By Tammie Allegro
Recently on Facebook, we asked our fans to finish the following statement: “Even though I have a chronic disease, I can still…” I was so impressed by the comments that followed. A comment made by Sherry Wray really struck me: “I can still do anything I put my mind to; I have a chronic disease, but I won’t let it define me.” Sherry isn’t the only person to express this sentiment. I think it is almost the mantra of the immune globulin (IG) Community. Every day, someone in this community is defying the odds and doing more than the doctors thought they could or should. That doesn’t happen by chance, it happens with strength and perseverance.
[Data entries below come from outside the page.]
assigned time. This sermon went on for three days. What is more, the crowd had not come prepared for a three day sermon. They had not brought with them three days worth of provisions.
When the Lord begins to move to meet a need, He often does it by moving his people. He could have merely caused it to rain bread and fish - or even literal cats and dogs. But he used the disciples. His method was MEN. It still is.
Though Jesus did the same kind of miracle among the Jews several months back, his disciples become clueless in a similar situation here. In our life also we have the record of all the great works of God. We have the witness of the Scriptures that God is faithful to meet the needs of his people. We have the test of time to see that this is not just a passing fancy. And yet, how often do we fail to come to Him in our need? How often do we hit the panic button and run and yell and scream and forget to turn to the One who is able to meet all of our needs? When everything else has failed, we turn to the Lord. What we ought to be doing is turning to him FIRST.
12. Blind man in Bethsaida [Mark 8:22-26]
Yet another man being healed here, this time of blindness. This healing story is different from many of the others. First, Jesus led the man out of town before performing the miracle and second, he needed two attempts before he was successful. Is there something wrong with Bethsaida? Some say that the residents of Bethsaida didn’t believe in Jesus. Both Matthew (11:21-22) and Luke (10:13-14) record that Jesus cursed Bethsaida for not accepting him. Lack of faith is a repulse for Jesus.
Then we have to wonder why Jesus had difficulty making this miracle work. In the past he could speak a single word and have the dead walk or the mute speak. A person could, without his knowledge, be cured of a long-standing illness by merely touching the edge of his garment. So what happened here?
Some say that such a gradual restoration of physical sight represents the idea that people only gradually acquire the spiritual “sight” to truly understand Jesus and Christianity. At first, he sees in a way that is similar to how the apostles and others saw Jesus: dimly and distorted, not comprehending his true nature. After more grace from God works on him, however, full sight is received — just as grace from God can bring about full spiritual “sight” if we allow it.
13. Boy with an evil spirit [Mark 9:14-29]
When I was 19, my mother was diagnosed with a chronic illness. From day one, she made a decision to fight the disease with everything she had. She never wanted to be known for being sick. Rather, she wanted people to see her overcome challenges so that they would know that she wasn’t the disease … she just had the disease. Early on, the symptoms were only noticeable to her closest family and friends. It was hard to watch and even harder to explain to those who didn’t know her. The simple task of walking was probably the most obvious sign that something was wrong. She went from walking normal to struggling with balance, and eventually she would walk while leaning completely backward just so she wouldn’t fall.
Even though all of her basic motor functions were suffering, she never slowed down. I know there were days when it would have been easier to just lay down and accept her fate, but that just wasn’t her. She loved her family and she was going to be present for her kids and her grandbabies. At every sporting event with a member of my family playing, you could be sure of one thing: In the stands, there was going to be a screaming, proud-as-a-peacock grandmother/mother sitting in the stands cheering them on. In that regard, she was larger than life. Holidays and church were no exception. She would do whatever it took to be sure she was at church every Sunday. There wasn’t a single holiday when she wasn’t there making everything perfect.
I learned so many lessons from my mother. These are treasures of knowledge and character that you cannot be taught simply with words; you learn them by observing someone’s actions and commitment. There isn’t a manual on how to cope and persevere through chronic illness, but there are definitely examples along the journey.
As I read the stories in IG Living, the posts on Facebook and the comments on this blog, I am reminded of my mother’s strength and grace. It takes such tenacity to work through a disease that is telling you to throw in the towel. This quote by Charles Spurgeon sums it up well: “By perseverance the snail reached the ark.” No matter what is given to us in life, we have a choice of how to handle it. We’d love to hear from more of you. How have you learned to persevere?